I have one male front maybe about 3 1/2" long with a female about 1 1/2" in length. Both are in a 90 gallon, the male doesn't seem to bother much with the little one so I picked up another two. These are both females and about the same size as the male. The male killed one, basically chased it to death. I was able to return it along with the other for exchange. I picked up another two a little smaller and it's doing the same thing. I removed the male and put it in another aquarium for now, both females nice fins have become tattered.

I thought males were OK with females? I re-arranged all the rocks and same thing it endlessly chases them around.
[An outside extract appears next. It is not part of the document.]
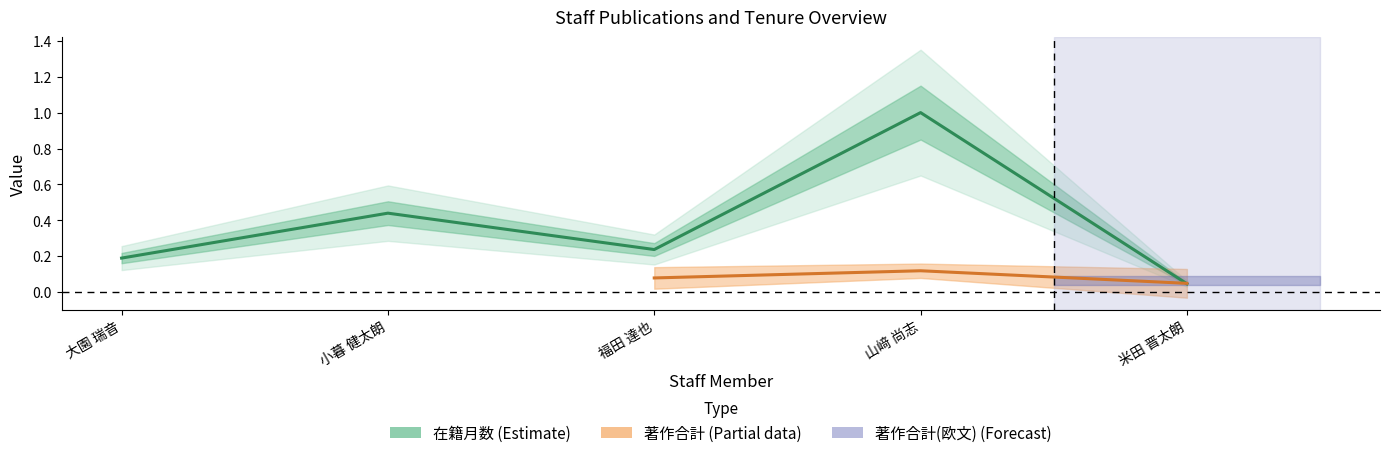

Between 福田 達也 and 米田 晋太朗, which is larger?

福田 達也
I am hoping maybe if its removed from tank and put back in a week maybe things will settle down.

Any thoughts? It's in a community tank ATM  

It so far has not bothered anything in there

Any suggestions...


----------



## emc7 (Jul 23, 2005)

I suspect your colony is too small. Fronts are very aggressive fish. If you had 10-15 fronts they could spread the aggression around better. Also, how is your tank decorated? Do you have a huge pile of rocks?


----------



## Guest (Oct 2, 2007)

not only that..but sexing fronts is not always an easy thing. so to say that you have a male, and all those females, you may be incorrect. ESPECCIALLY at that size. I dont know what method you used to tell what sex they were, but if someone just said "this is a male, and these are female" i wouldnt take that word as gospel


----------



## sailor (Sep 24, 2007)

Front sexes can't usually be distinguished until usually 4 inches plus, then you have to vent them. They can't be sexed by general behavour.


----------